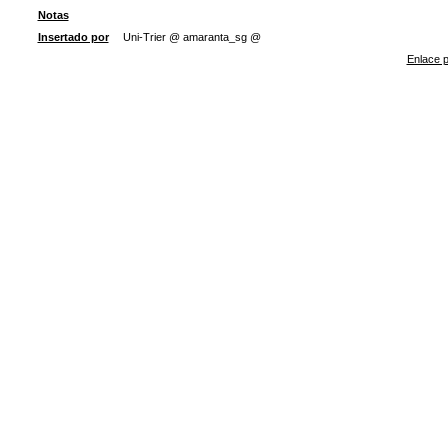
Notas
Insertado por
Uni-Trier @ amaranta_sg @
Enlace p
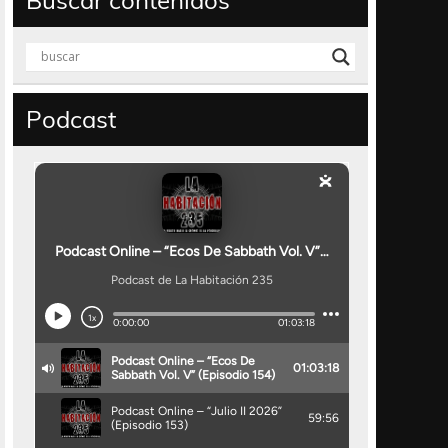
Buscar contenidos
Podcast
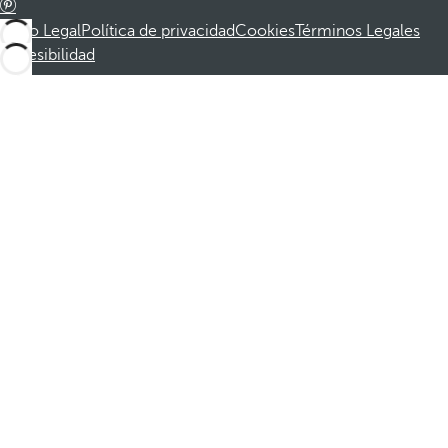
Aviso Legal
Política de privacidad
Cookies
Términos Legales
Accesibilidad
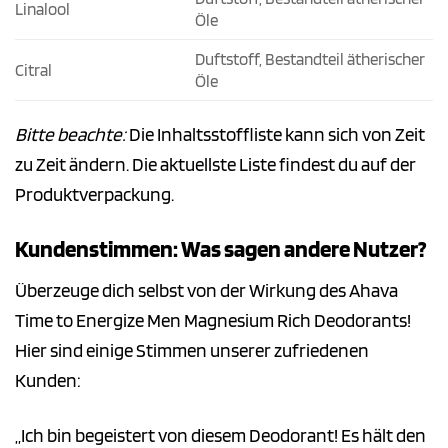
Linalool
Öle
Duftstoff, Bestandteil ätherischer
Citral
Öle
Bitte beachte:
Die Inhaltsstoffliste kann sich von Zeit
zu Zeit ändern. Die aktuellste Liste findest du auf der
Produktverpackung.
Kundenstimmen: Was sagen andere Nutzer?
Überzeuge dich selbst von der Wirkung des Ahava
Time to Energize Men Magnesium Rich Deodorants!
Hier sind einige Stimmen unserer zufriedenen
Kunden:
„Ich bin begeistert von diesem Deodorant! Es hält den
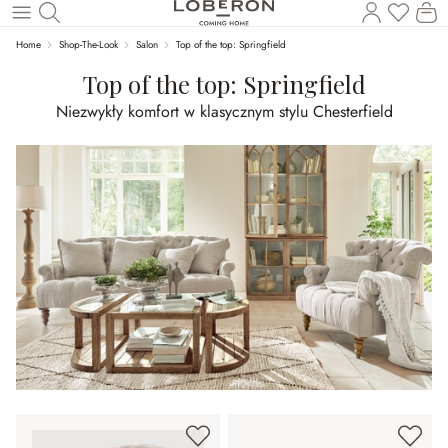
Masz p
Ko
Wróć do wątku głównego
Home
Shop-The-Look
Salon
Top of the top: Springfield
Top of the top: Springfield
Niezwykły komfort w klasycznym stylu Chesterfield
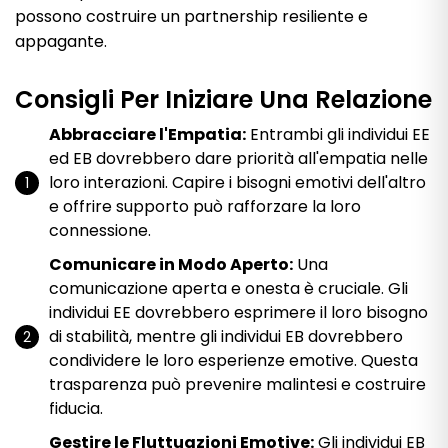
possono costruire un partnership resiliente e
appagante.
Consigli Per Iniziare Una Relazione
Abbracciare l'Empatia:
Entrambi gli individui EE
ed EB dovrebbero dare priorità all'empatia nelle
loro interazioni. Capire i bisogni emotivi dell'altro
e offrire supporto può rafforzare la loro
connessione.
Comunicare in Modo Aperto:
Una
comunicazione aperta e onesta è cruciale. Gli
individui EE dovrebbero esprimere il loro bisogno
di stabilità, mentre gli individui EB dovrebbero
condividere le loro esperienze emotive. Questa
trasparenza può prevenire malintesi e costruire
fiducia.
Gestire le Fluttuazioni Emotive:
Gli individui EB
************
▶ What is needed
Every line from the one containing "Accesibilidad" through the end of the entries above, both included, should be extracted exactly, with pictures left out.

▶ Answer below
Accesibilidad
Linalool
Öle
Duftstoff, Bestandteil ätherischer
Citral
Öle
Bitte beachte:
Die Inhaltsstoffliste kann sich von Zeit
zu Zeit ändern. Die aktuellste Liste findest du auf der
Produktverpackung.
Kundenstimmen: Was sagen andere Nutzer?
Überzeuge dich selbst von der Wirkung des Ahava
Time to Energize Men Magnesium Rich Deodorants!
Hier sind einige Stimmen unserer zufriedenen
Kunden:
„Ich bin begeistert von diesem Deodorant! Es hält den
Masz p
Ko
Wróć do wątku głównego
Home
Shop-The-Look
Salon
Top of the top: Springfield
Top of the top: Springfield
Niezwykły komfort w klasycznym stylu Chesterfield
possono costruire un partnership resiliente e
appagante.
Consigli Per Iniziare Una Relazione
Abbracciare l'Empatia:
Entrambi gli individui EE
ed EB dovrebbero dare priorità all'empatia nelle
loro interazioni. Capire i bisogni emotivi dell'altro
e offrire supporto può rafforzare la loro
connessione.
Comunicare in Modo Aperto:
Una
comunicazione aperta e onesta è cruciale. Gli
individui EE dovrebbero esprimere il loro bisogno
di stabilità, mentre gli individui EB dovrebbero
condividere le loro esperienze emotive. Questa
trasparenza può prevenire malintesi e costruire
fiducia.
Gestire le Fluttuazioni Emotive:
Gli individui EB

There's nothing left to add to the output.